_Aufgaben:_
A. Beantworte anhand des Beitrags zur Green Claims-Richtlinie diese Fragen:
(i) An welchem Datum hat die Kommission den Vorschlag für die Richtlinie veröffentlicht?
(ii) Welche Labels sollen für Unternehmen zukünftig nicht mehr möglich sein?
(iii) Wie lautet der Titel des vorausgegangenen Beitrags, auf den verwiesen wird?
B. Aktualisiere bitte den Teil der Datensätze, der mit der ersten Zeile beginnt und mit der Zeile endet, die „matte black shorts at upper center is above.“ enthält. Ersetze darin „clear sand“ durch „wet sand“, lass alles andere unverändert und gib nur diesen Teil wieder.

_Angezeigter Text:_

········

29. September 2023
Environment and Climate Change (ESG)

Green Claims-Richtlinie – Teil II: Ein Blick auf die Vorgaben für Labels, die Durchsetzung der Richtlinie und die geplanten Rechtsfolgen

In Teil II zur Green Claims-Richtlinie beleuchten wir die Vorgaben an Labels sowie die vorgesehenen Sanktionen bei einem Verstoß gegen die neuen Regelungen zur Verwendung von Umweltaussagen.

Die Verwendung von umweltbezogenen Labels soll durch die geplante Green Claims-Richtlinie erheblich beschränkt werden – von Unternehmen eigens kreierte Label sollen zukünftig nicht mehr möglich sein. Auch werden Verstöße gegen die Vorgaben der Richtlinie mit empfindlichen Bußgeldern belegt.

Am 22. März 2023 hat die Kommission den Vorschlag für eine Richtlinie zu sog. „Green Claims“ (COM (2023) 166 final 2023/0085 COD, im Folgenden: „GCD“) veröffentlicht. Dieser dient als Teil des Green Deals der EU dazu, die Richtigkeit und Transparenz von umweltbezogenen Werbeaussagen zu gewährleisten und ist in Zusammenhang insbesondere mit den geplanten Änderungen zur UGP-Richtlinie zu lesen, über die wir in einem unserer kommenden Blog-Beiträge berichten werden. Bezüglich der geplanten allgemeinen Vorgaben für Umweltaussagen und das neu einzuführende Prüf-/Zertifizierungssystem durch die GCD verweisen wir auf unseren vorausgegangenen Beitrag „Neue Hürden für Umweltwerbung“.

········

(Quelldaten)
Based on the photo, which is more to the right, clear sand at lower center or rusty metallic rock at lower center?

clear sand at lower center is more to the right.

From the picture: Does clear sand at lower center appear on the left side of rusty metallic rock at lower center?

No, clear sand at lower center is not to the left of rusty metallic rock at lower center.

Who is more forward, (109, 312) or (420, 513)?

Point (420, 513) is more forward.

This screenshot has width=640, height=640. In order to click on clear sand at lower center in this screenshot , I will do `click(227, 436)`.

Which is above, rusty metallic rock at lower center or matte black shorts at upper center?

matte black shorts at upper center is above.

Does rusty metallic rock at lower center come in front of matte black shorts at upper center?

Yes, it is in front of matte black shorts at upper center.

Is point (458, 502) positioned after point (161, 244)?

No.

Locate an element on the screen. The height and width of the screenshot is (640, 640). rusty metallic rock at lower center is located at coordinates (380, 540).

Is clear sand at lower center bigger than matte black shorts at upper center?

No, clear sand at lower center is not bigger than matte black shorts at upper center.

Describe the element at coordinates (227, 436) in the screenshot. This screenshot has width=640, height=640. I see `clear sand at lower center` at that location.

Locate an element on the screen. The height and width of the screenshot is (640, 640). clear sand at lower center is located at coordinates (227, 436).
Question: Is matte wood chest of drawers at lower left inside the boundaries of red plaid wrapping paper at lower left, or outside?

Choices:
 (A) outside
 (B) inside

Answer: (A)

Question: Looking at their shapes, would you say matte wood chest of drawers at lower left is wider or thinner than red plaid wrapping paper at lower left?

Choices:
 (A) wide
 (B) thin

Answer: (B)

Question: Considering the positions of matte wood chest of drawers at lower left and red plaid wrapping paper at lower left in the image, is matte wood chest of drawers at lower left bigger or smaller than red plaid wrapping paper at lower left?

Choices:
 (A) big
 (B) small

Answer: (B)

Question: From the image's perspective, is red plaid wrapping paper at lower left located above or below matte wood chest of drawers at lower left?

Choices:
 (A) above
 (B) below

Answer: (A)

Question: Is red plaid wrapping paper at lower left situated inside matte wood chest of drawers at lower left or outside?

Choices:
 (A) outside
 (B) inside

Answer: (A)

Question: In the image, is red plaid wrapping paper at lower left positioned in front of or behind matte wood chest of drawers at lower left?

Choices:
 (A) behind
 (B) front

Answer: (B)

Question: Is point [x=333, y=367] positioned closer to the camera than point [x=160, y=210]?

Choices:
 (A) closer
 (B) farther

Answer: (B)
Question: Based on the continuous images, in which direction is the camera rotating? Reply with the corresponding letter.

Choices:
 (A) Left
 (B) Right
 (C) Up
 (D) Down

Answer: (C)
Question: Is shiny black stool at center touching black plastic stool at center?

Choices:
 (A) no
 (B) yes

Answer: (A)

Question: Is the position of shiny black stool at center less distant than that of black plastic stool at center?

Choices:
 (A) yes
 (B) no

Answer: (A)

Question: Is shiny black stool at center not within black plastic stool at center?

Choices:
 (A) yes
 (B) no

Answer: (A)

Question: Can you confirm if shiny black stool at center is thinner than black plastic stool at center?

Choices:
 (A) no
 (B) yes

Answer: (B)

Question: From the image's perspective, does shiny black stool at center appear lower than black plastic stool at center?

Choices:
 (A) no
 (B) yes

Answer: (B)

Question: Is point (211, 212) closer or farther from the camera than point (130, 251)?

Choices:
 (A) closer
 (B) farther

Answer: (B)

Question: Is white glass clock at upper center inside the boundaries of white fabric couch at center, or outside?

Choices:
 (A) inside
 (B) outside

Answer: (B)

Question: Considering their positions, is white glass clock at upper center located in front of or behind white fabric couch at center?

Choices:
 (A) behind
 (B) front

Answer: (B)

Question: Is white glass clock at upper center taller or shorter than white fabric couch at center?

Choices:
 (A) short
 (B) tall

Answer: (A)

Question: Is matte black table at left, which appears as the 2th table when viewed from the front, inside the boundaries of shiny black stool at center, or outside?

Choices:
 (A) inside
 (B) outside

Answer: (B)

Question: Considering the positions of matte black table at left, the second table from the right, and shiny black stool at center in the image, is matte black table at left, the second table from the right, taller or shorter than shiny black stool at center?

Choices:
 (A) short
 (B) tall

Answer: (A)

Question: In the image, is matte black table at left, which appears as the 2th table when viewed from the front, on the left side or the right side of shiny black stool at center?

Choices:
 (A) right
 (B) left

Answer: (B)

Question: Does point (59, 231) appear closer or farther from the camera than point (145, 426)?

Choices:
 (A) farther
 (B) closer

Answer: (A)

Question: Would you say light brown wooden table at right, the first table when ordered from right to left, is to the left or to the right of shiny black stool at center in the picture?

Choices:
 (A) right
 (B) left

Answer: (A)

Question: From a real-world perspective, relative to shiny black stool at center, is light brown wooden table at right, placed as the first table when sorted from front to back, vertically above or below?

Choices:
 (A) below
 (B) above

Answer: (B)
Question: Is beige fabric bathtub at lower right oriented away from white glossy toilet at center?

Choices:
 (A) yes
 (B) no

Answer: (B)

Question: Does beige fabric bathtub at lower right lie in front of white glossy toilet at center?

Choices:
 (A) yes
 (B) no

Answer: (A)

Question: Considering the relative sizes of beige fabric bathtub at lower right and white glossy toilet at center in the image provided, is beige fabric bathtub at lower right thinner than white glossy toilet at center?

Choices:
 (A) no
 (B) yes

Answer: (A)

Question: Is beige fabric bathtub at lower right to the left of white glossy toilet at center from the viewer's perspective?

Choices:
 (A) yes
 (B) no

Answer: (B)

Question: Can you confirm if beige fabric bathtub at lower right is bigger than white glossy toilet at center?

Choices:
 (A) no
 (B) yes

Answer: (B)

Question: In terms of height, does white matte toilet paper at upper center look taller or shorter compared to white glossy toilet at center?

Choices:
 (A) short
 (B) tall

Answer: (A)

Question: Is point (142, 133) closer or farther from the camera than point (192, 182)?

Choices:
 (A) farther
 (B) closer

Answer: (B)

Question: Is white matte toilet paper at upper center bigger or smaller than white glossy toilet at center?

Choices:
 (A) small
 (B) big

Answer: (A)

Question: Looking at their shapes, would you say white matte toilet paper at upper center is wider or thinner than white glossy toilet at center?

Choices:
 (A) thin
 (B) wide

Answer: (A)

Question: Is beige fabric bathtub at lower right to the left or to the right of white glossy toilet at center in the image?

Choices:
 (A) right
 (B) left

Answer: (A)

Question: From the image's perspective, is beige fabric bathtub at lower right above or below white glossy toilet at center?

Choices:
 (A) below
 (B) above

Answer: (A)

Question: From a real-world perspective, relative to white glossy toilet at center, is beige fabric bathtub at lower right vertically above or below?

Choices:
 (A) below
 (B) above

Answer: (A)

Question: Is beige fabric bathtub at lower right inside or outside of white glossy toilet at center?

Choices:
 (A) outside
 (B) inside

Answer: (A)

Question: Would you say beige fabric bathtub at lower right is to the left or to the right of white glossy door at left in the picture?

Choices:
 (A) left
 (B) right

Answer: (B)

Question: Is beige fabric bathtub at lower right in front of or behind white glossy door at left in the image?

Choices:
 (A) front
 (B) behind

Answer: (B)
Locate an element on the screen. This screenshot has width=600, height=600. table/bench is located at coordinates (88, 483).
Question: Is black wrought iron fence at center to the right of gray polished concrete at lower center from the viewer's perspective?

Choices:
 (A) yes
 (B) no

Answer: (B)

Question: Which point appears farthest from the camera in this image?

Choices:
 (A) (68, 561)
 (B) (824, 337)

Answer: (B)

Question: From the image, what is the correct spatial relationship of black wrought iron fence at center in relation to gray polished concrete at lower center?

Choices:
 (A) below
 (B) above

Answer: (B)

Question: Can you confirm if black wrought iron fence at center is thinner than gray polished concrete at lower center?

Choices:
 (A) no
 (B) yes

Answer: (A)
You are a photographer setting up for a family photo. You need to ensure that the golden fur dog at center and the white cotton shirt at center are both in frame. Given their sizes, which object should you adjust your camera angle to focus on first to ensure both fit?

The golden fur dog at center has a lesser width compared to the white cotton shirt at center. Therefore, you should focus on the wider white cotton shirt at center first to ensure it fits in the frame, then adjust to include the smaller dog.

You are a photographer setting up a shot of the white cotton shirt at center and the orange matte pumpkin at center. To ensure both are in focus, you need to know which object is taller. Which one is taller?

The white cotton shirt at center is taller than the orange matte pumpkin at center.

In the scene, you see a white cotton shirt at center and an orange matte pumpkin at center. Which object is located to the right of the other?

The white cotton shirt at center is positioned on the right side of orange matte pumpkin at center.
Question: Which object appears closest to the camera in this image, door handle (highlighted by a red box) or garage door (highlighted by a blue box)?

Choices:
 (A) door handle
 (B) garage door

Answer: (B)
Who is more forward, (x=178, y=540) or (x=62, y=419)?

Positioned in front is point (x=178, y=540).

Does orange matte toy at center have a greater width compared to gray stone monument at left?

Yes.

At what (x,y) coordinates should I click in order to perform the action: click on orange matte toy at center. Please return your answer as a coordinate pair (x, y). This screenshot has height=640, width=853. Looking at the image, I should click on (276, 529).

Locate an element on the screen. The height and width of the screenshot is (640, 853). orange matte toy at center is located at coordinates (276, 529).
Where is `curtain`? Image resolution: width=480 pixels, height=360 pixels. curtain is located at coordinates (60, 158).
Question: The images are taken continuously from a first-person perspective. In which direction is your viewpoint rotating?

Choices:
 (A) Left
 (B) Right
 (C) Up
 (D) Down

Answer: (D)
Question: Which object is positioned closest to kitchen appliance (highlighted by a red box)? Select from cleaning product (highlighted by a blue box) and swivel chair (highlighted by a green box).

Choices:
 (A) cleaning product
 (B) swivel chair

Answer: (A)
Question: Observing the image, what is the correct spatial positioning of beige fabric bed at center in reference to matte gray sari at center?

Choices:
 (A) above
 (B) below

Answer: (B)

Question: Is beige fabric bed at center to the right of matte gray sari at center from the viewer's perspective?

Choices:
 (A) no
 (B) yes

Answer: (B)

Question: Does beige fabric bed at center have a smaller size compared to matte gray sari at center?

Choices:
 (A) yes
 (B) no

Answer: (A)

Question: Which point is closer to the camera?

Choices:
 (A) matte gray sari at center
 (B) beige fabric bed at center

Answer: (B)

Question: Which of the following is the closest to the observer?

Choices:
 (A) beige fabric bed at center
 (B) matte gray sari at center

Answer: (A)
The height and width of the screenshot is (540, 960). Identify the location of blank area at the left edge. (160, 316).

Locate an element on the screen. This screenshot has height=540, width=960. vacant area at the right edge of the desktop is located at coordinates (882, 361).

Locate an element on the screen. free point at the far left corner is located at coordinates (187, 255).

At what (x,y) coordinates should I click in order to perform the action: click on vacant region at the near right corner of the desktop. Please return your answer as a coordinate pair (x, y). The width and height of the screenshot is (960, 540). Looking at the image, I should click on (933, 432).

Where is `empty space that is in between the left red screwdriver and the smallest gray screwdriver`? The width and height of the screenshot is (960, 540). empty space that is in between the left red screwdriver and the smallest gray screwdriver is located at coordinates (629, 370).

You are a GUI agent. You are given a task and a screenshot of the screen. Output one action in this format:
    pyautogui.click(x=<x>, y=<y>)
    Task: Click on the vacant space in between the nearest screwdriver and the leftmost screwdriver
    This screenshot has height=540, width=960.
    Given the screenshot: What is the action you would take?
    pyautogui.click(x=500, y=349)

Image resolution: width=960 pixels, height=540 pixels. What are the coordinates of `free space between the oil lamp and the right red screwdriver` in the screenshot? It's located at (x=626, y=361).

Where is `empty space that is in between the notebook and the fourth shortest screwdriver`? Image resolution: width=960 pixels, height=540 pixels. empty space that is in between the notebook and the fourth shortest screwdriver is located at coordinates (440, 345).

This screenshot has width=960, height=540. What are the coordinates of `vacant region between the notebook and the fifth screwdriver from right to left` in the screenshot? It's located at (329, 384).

········

_Schriftliche Antworten:_
A.
(i) Am 22. März 2023.
(ii) Von Unternehmen eigens kreierte Label.
(iii) „Neue Hürden für Umweltwerbung“

B.
Based on the photo, which is more to the right, wet sand at lower center or rusty metallic rock at lower center?

wet sand at lower center is more to the right.

From the picture: Does wet sand at lower center appear on the left side of rusty metallic rock at lower center?

No, wet sand at lower center is not to the left of rusty metallic rock at lower center.

Who is more forward, (109, 312) or (420, 513)?

Point (420, 513) is more forward.

This screenshot has width=640, height=640. In order to click on wet sand at lower center in this screenshot , I will do `click(227, 436)`.

Which is above, rusty metallic rock at lower center or matte black shorts at upper center?

matte black shorts at upper center is above.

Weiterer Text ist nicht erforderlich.